One of my favorite paintings at TMA is not what one expects from Degas. While I've always thought Degas paintings were nice to look at, I was never a fan of the focused subject matter of the ballerina (I've learned there is more, but we get so blinded by the popular). This painting shifts far from that focus. There is something intriguing about this wonderful portrait. It is one of those works that simply caught my eye as I was on my way to look at something else, now I can't walk by it without giving it a little attention.

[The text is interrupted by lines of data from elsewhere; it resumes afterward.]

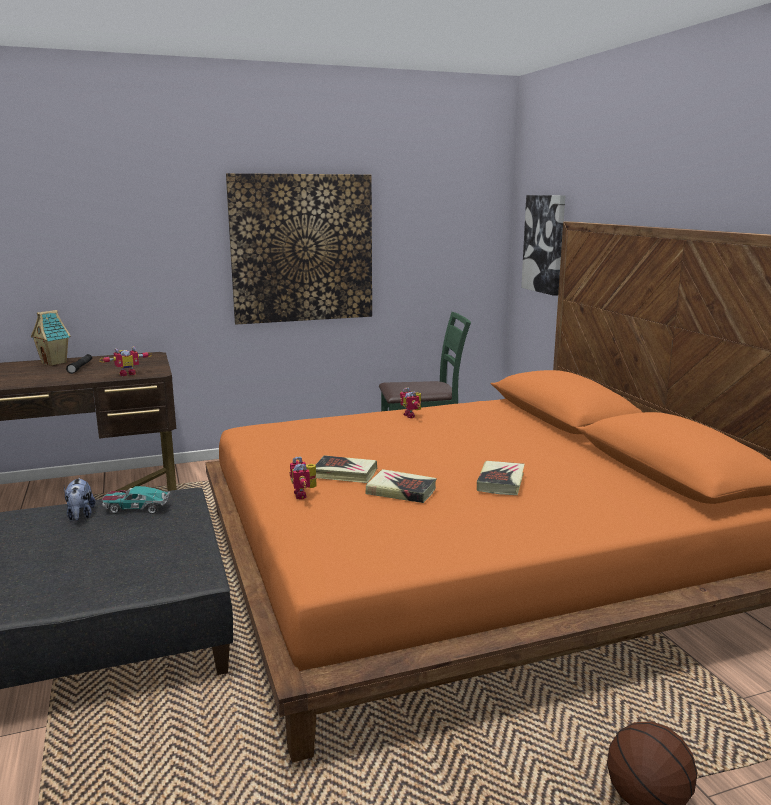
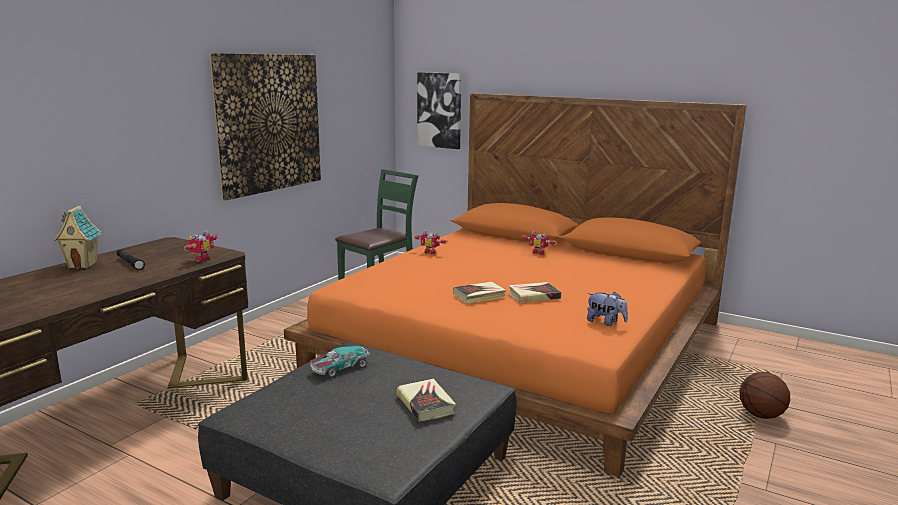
camera: 40 degrees left, 0 degrees up
plush toy [64,477,96,520] -> plush toy moved to [587,292,628,326]
toy robot [290,456,316,499] -> toy robot moved to [521,231,557,255]
book [477,461,525,495] -> book moved to [397,379,456,422]

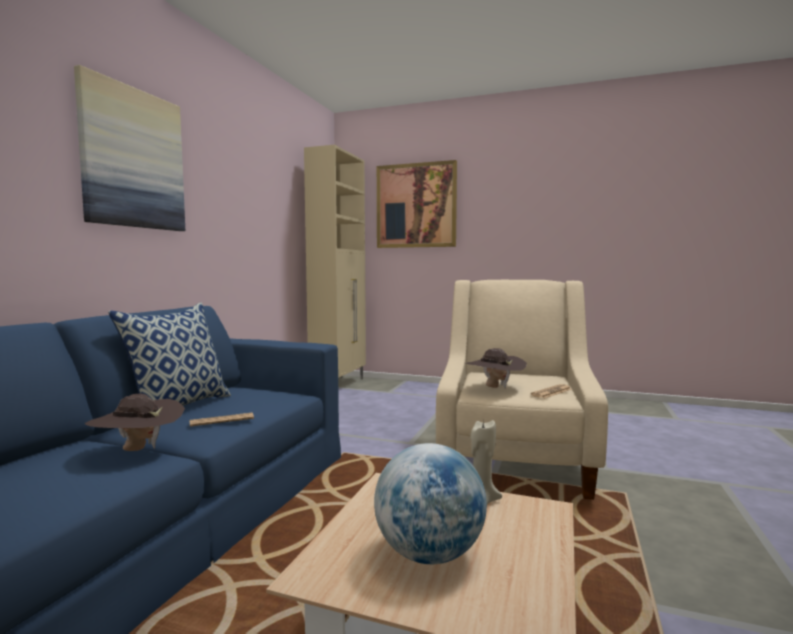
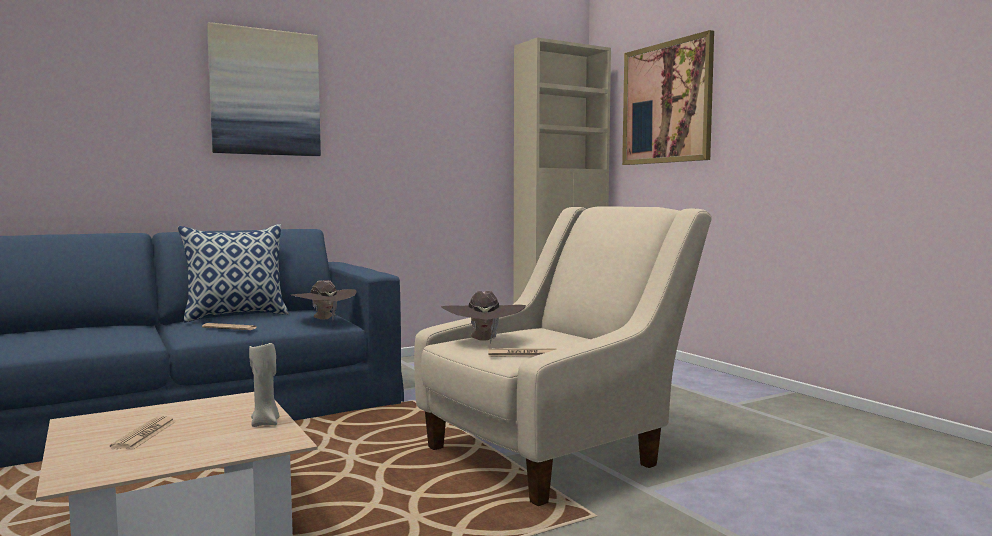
camera: 40 degrees right, 0 degrees up
brown hat [84,394,185,451] -> brown hat moved to [291,280,357,320]
globe [374,443,487,564] -> newspaper [110,416,177,449]

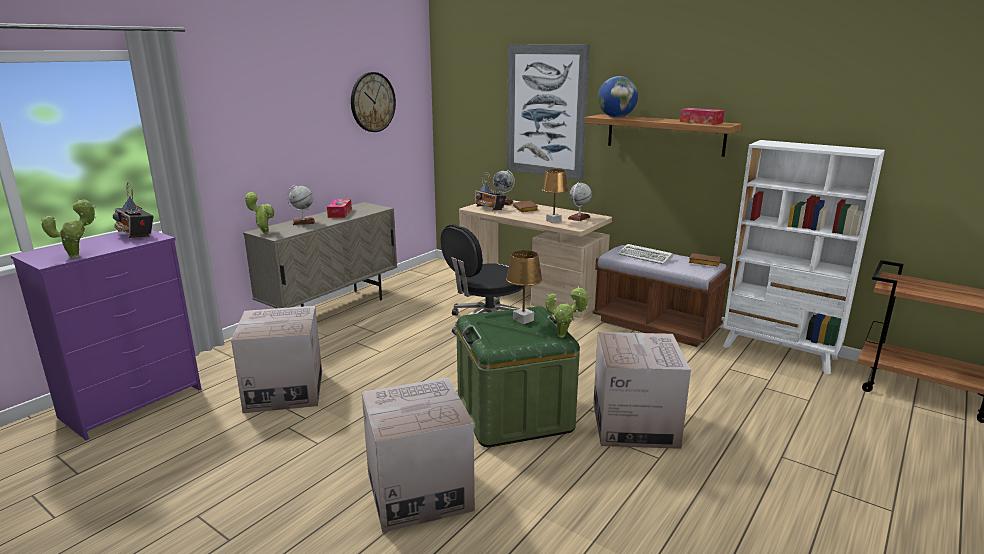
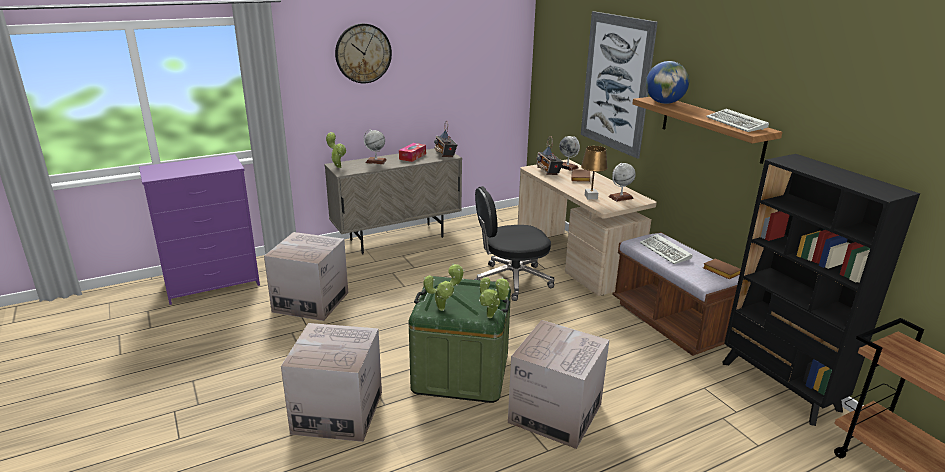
camera: 25 degrees right, 5 degrees up
potted plant [41,199,96,258] -> potted plant moved to [423,263,465,311]
radio [113,182,154,238] -> radio moved to [434,121,457,157]
wall clock [351,72,396,132] -> wall clock moved to [335,23,392,83]
brown table lamp [506,250,542,324] -> none
tissue box [680,108,725,125] -> keyboard [706,109,769,132]
white bookcase [723,140,885,374] -> black bookcase [723,154,920,426]

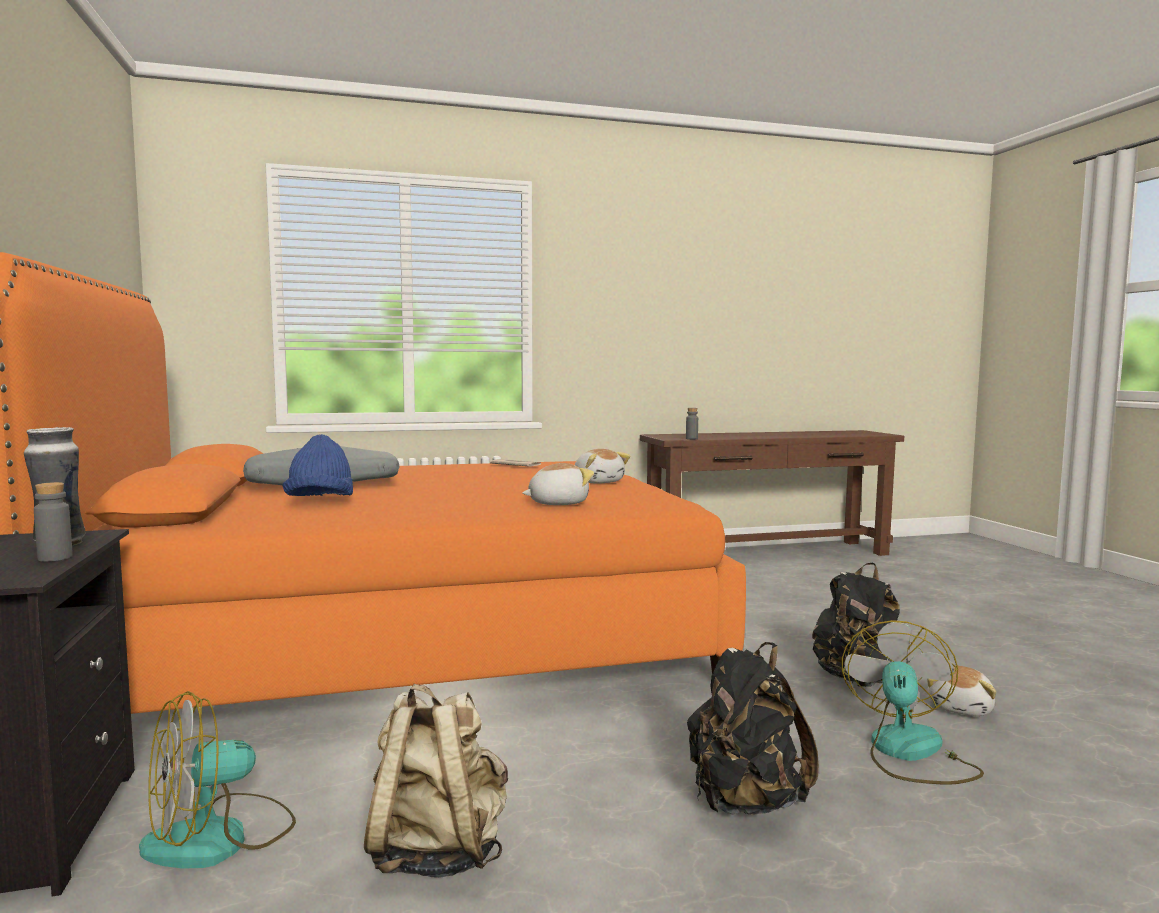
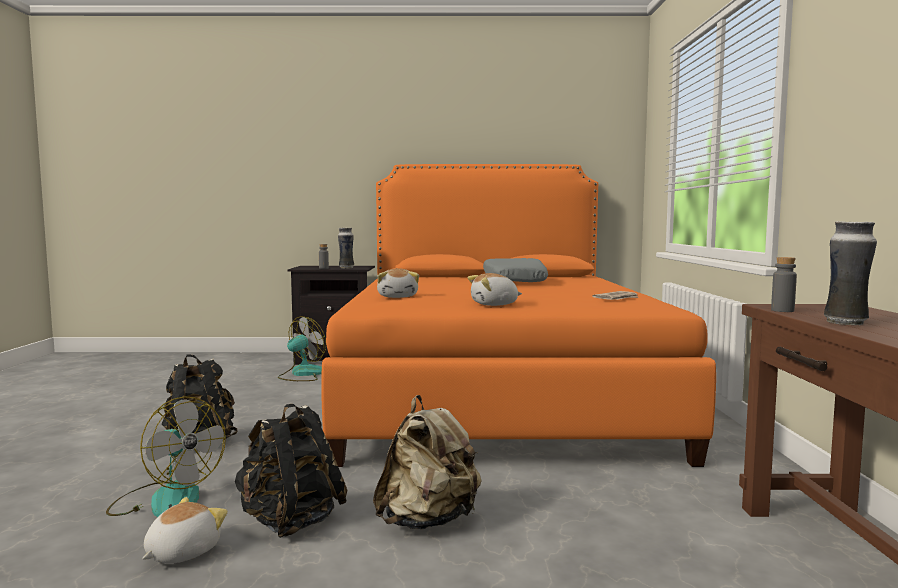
camera: 105 degrees right, 0 degrees up
fan [139,691,296,869] -> fan turned 60 degrees clockwise [278,316,326,381]
blue hat [283,434,353,496] -> none
beige backpack [364,684,508,878] -> beige backpack moved to [373,395,482,529]
plush toy [927,665,996,716] -> plush toy turned 75 degrees clockwise [142,497,228,564]
none -> vase [824,221,877,325]

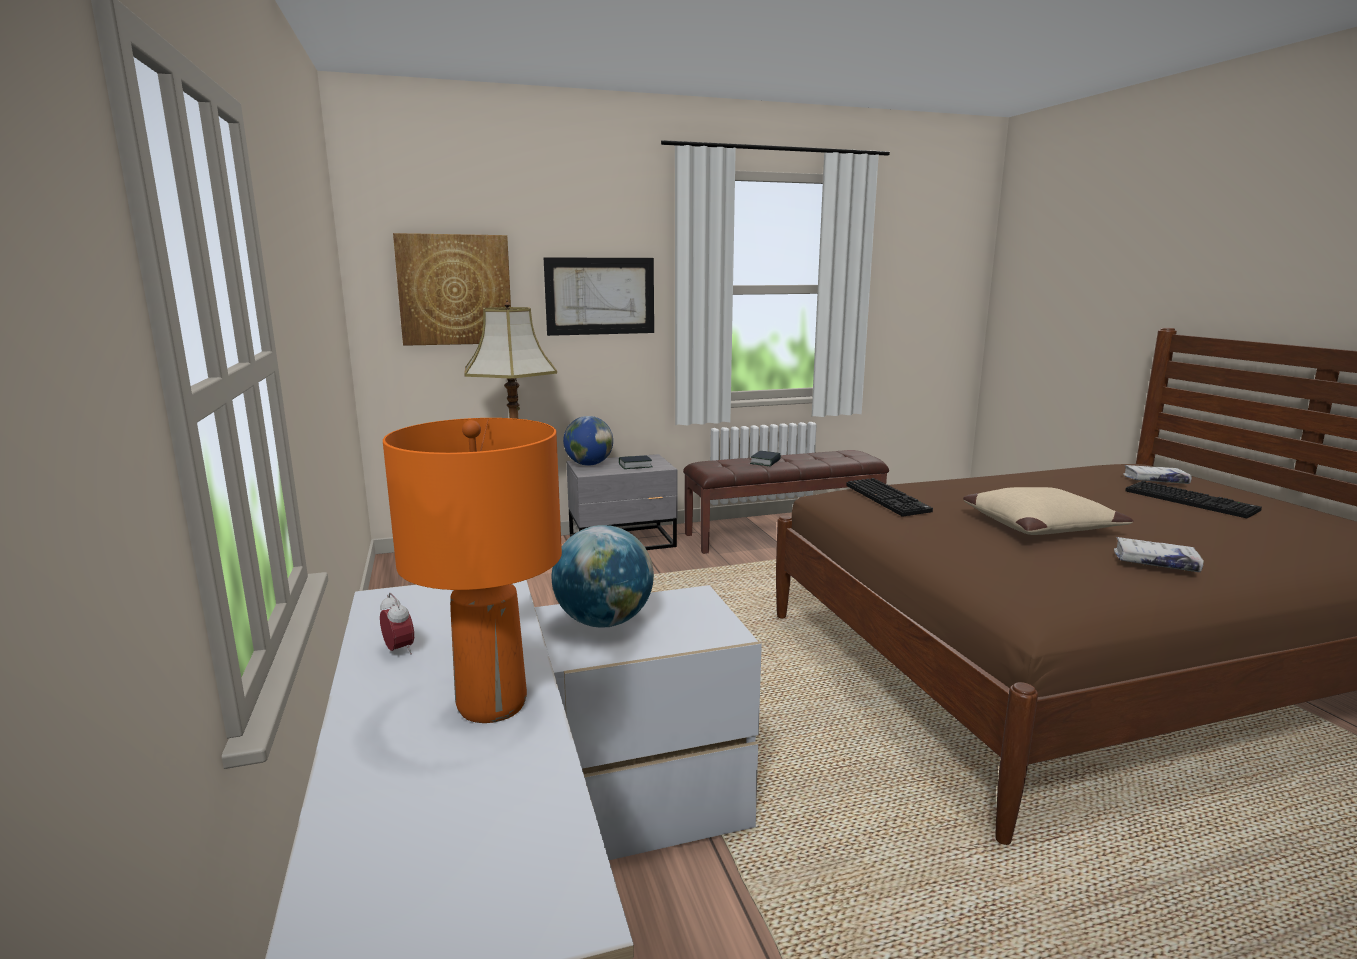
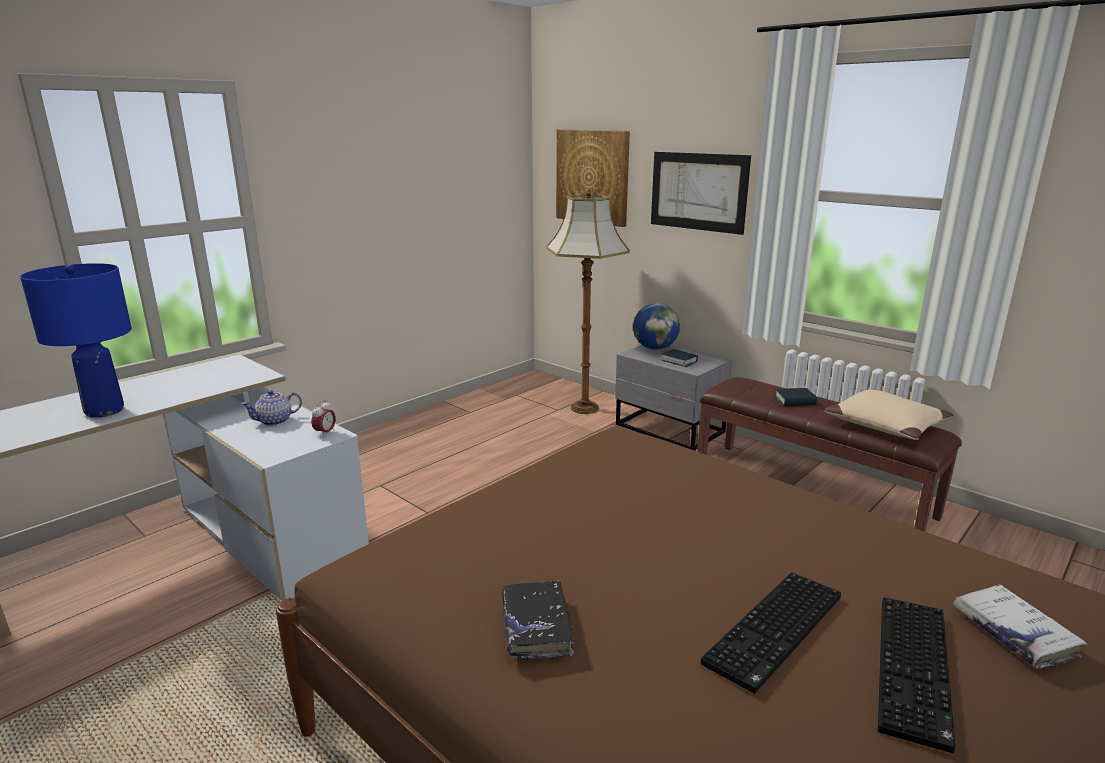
camera: 60 degrees right, 5 degrees up
alarm clock [380,593,414,655] -> alarm clock moved to [312,400,336,435]
orange table lamp [383,418,562,723] -> blue table lamp [20,263,132,418]
globe [552,525,654,628] -> teapot [241,390,302,426]
keyboard [847,478,933,517] -> keyboard moved to [701,572,841,693]
beige pillow [963,487,1134,535] -> beige pillow moved to [824,390,953,440]
white book [1114,537,1204,572] -> black book [502,580,574,659]

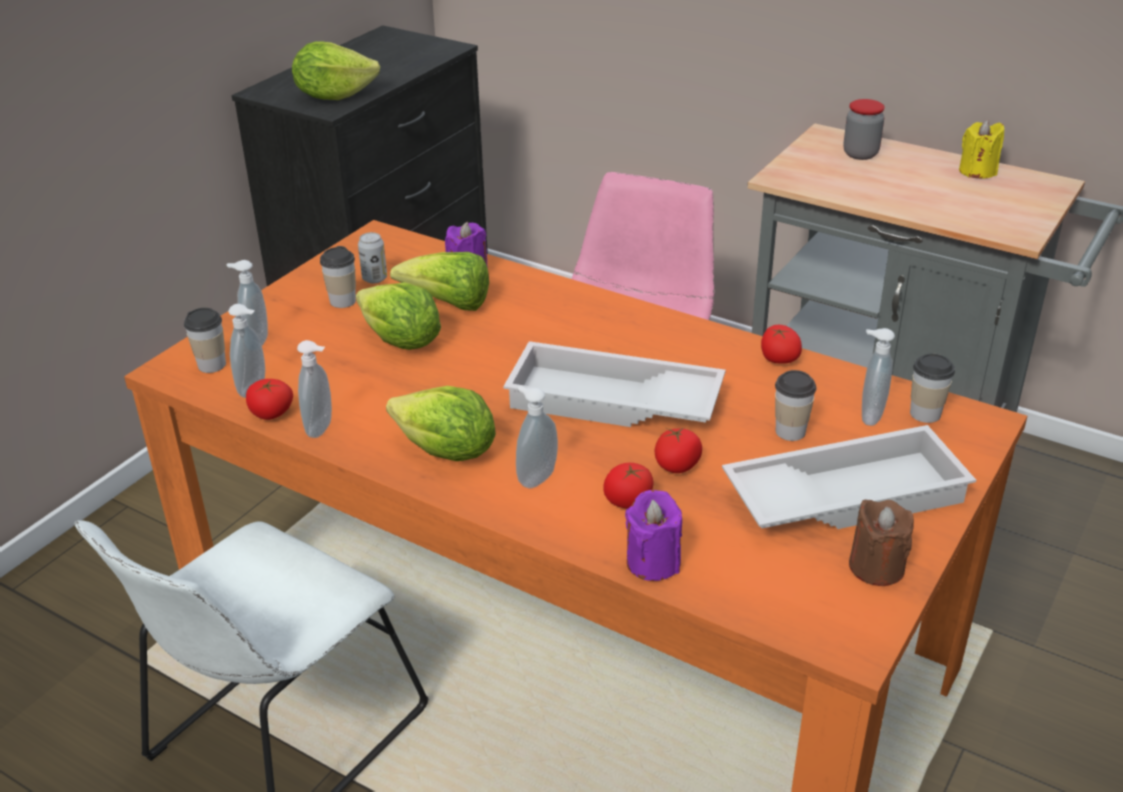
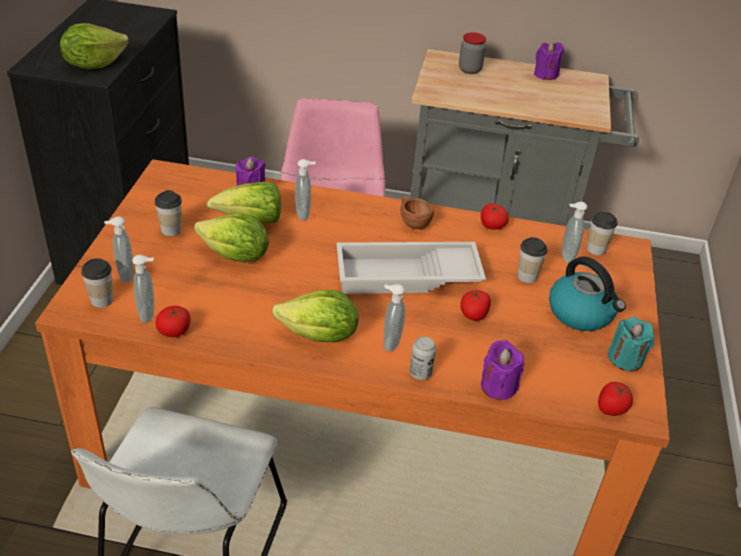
camera: 25 degrees left, 5 degrees up
soap dispenser [297,340,332,438] -> soap dispenser moved to [295,159,316,221]
can [358,232,387,284] -> can moved to [409,336,436,380]
tomato [603,463,653,509] -> tomato moved to [598,382,633,416]
white tray [722,425,976,529] -> kettle [549,256,626,331]
brown candle [849,499,914,586] -> turquoise candle [608,317,654,371]
yellow candle [959,120,1004,178] -> purple candle [534,41,564,80]
none -> brown cup [400,196,434,229]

Paintings can be realistic in that they give us a faithful reproduction of what one may see in real life, but this oftentimes is only topical in its realism. Portraits are often dolled up, the sitter overly aware that this is a portrait, they looking what they may consider their best (this a choice of the artist and/or the sitter). Here, with her relaxed position, her gaze towards the viewer, she could be simply be listening to a companion's story or just shifting leaning in because someone called her name. I think this portrait achieves an additional layer of realism, one in which you can really get a taste of this woman, who she might be. Victoria Dubourg is a fellow painter )of flowers) as well as the wife of Henri Fantin-Latour another peer of Degas.